Near as I could tell, I was in some kind of pool, but the edges seemed far away. The closest one was over ten meters from me. I shivered again, and as I began to swim toward it, something brushed by my leg again. The same thing from earlier. I’d dismissed it, thinking it was the leeches, but what if it wasn’t? I shined my light into the depths but saw nothing. Great.
“Screw this,” I cried and began swimming toward the edge as fast as my frantic, wounded seal-like strides would carry me. Michael Phelps, I was not. I was almost to the edge when a purple tentacle wrapped around my flashlight and tugged it from my hand. The light went out, leaving me alone in the dark.
“It’s only an octopus,” I told myself like that somehow made it better as my heart tried to hammer its way out of my chest. I bit my lip to keep more horrible thoughts away, like maybe it was some kind of giant squid about to eat me and moved to where I thought the edge was. It was hard because I could barely make anything out.
The feel of warm breath on my neck gave me a start because it had been so frigid and because, well, something was breathing on me. I whirled around, thrashing like a crazy person and wound up punching an octopus in its face. At least I think it was an octopus because I couldn’t see it, but it sort of felt like this time I’d poked an octopus at Sea World.
Tentacles wrapped around my body and jerked me beneath the surface of the pool.
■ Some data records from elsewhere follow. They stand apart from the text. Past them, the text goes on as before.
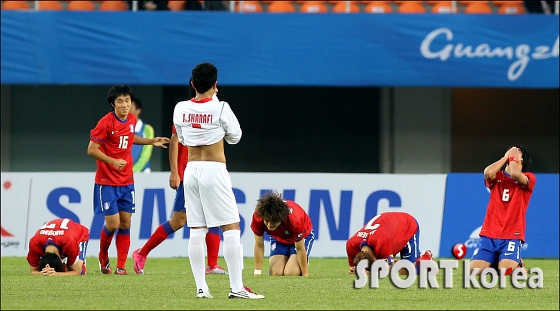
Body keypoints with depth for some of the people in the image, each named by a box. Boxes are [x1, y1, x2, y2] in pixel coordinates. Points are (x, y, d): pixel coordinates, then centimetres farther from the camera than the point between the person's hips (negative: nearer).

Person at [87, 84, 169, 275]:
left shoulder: (132, 120, 5)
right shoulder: (106, 123, -15)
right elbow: (91, 149, -15)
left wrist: (151, 141, 18)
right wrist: (113, 161, -26)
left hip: (127, 181, 6)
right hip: (107, 182, -6)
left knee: (125, 223, 3)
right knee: (113, 224, -8)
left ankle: (121, 266, 8)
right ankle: (103, 256, 19)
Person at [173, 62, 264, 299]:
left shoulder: (181, 109, 2)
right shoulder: (220, 108, -10)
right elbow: (234, 137, 4)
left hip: (191, 170, 5)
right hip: (214, 171, -5)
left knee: (196, 230, 7)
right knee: (231, 227, -3)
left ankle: (201, 288, 5)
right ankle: (236, 287, -9)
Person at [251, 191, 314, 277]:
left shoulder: (294, 220, -41)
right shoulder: (258, 217, -32)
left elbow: (300, 249, -28)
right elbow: (259, 245, -18)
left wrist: (305, 275, -22)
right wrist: (257, 273, -16)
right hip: (278, 237, 3)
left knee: (291, 273, -24)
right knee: (275, 273, -18)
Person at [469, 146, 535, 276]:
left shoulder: (529, 178, 3)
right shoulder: (497, 176, 12)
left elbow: (515, 174, -19)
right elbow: (487, 173, -12)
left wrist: (512, 157, -1)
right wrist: (505, 157, -1)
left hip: (512, 235, -3)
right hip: (489, 235, 3)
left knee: (505, 270, -24)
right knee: (474, 269, -14)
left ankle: (517, 263, 12)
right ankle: (494, 262, 19)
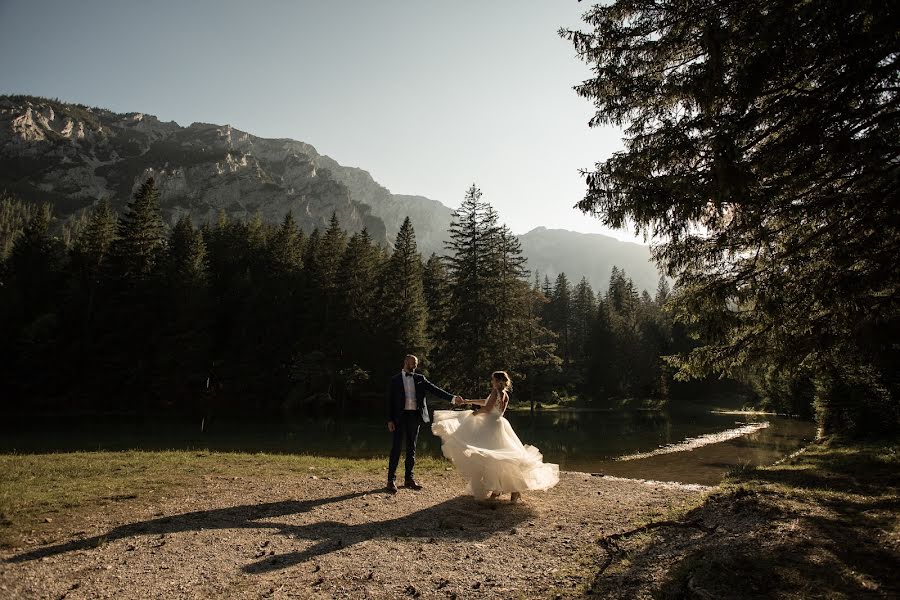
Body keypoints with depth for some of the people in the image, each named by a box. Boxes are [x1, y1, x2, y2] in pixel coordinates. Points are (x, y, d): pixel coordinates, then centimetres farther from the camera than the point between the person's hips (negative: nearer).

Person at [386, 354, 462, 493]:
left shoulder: (420, 379, 10)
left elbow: (434, 390, 2)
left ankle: (409, 478, 19)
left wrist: (452, 398, -9)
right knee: (396, 448, -3)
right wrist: (390, 420, -7)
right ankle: (391, 480, 4)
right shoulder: (395, 380, 3)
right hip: (401, 417, -3)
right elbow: (390, 401, 1)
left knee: (411, 448, 10)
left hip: (415, 416, 3)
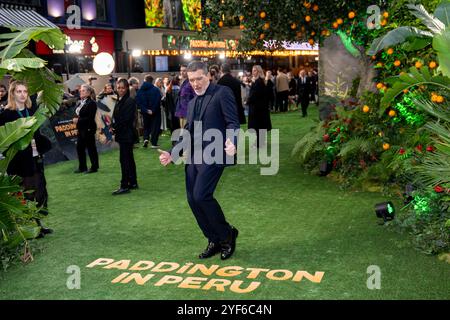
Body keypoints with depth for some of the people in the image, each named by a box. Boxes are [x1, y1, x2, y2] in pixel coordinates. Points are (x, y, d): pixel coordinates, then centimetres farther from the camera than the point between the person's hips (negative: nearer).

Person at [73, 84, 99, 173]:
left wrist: (78, 120, -18)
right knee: (79, 147, 11)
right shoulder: (79, 103, 13)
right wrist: (75, 119, 0)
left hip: (88, 129, -9)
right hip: (81, 129, 9)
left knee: (91, 148, 1)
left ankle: (94, 167, 12)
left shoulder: (91, 103, -14)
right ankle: (82, 167, 22)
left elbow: (90, 118, -19)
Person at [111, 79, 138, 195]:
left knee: (124, 159, -7)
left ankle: (125, 186, -3)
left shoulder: (130, 101, -13)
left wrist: (116, 128, -11)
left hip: (127, 135, -9)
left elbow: (126, 119, -18)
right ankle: (133, 183, 23)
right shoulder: (119, 101, 14)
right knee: (129, 159, 15)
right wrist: (114, 127, -2)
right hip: (122, 134, 9)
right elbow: (116, 117, 14)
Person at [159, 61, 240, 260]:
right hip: (193, 156, 8)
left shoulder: (222, 93, -2)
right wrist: (172, 154, 17)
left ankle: (227, 234, 4)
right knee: (192, 199, 4)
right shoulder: (192, 103, 21)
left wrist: (232, 142, -29)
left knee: (201, 196, -18)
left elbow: (232, 122, -10)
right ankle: (215, 240, 19)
I swallowed a mouthful of water that tasted like slime and bugs, hurting my throat and making me gag, which was no bueno under water, let me tell you. Especially because slimy, wiggling things filled my mouth.
I kicked, my limbs lashing out as I felt myself getting pulled further down. Nothing was working. No. No this wasn’t happening. I was not going to die being drowned in a pool by a ginormous octopus. Absolutely not.